They also say research finds "the best teachers perform well across age ranges and abilities of pupils" which doesn't make it sound like matching is too important.

Although that leaves the question of teacher-school matches unanswered. It seems quite intuitive that some teachers that do well with well behaved kids do worse with rowdy ones, and vice versa. I wonder if there is research on that?

you mention matches between pupils and individuals, but teachers are matched with classes, so I can't immediately see where that point leads.


I wasn't at all surprised that factors such as the age and qualifications of a teacher don't make much difference, nor class sizes - but it seemed to me that having ruled these out, they shrugged as if it were all a mystery.

Did they ever think of asking the kids what *they* thought made a good teacher? You'd find that they value a teacher being able to explain things clearly and being able to keep order - followed by being approachable and having a sense of humour etc. If these have any bearing on actual results, which I imagine they do, it isn't at all surprising that it takes two years to find out whether a teacher has these first two abilities - leaving me wondering if a search for these characteristics at the selection stage is fairly futile.

Other possible solutions might be making it easier for teachers to move around to maximise the chances of getting better matches. But probably more important to replicate the qualities of a good teacher on an organisational level?
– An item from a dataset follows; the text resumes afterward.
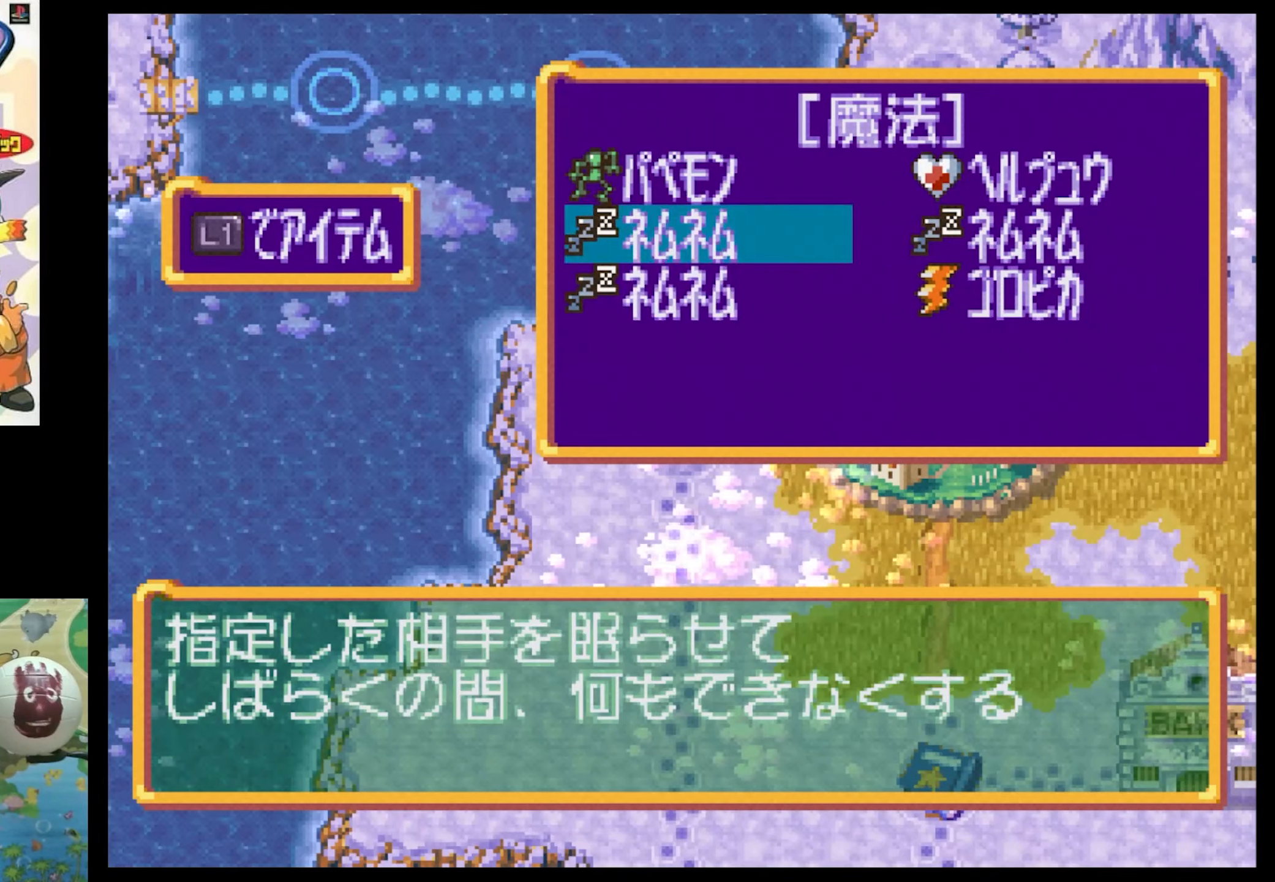
{"buttons": ["DPAD_UP"], "events": [[50, "DPAD_DOWN", "down"], [183, "DPAD_DOWN", "up"], [366, "DPAD_UP", "down"]]}
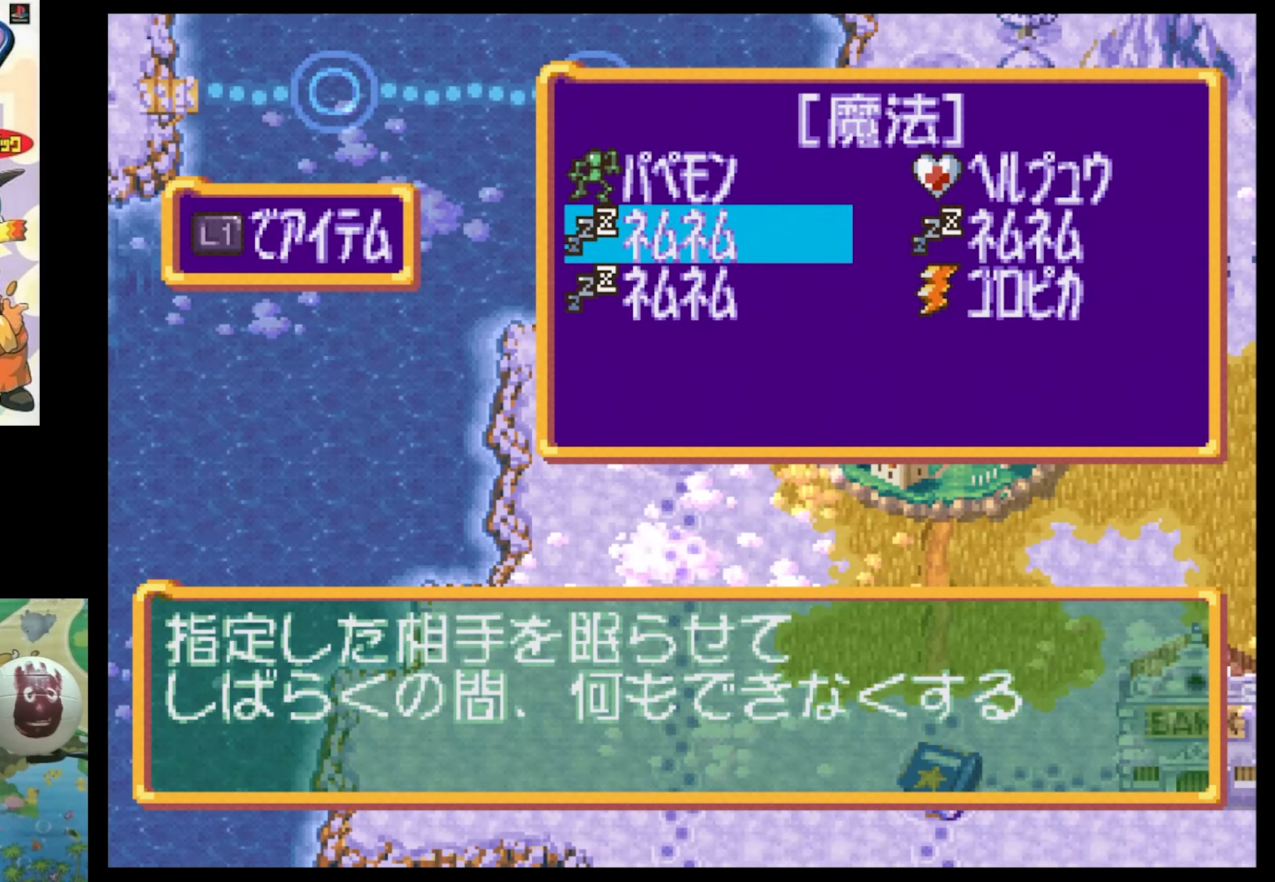
{"buttons": [], "events": [[16, "DPAD_UP", "up"]]}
Presumably a teacher with indifferent class management skills would get better results in a tightly-run school, for example.

Another thought that occurred to me is even if they *could* identify the characteristics of a good teacher at the selection stage, what makes them think there would be any more available than there is now?


"Now, that comes from India"

Shame. I'd hoped someone had recognized the caste-based nature of British society there.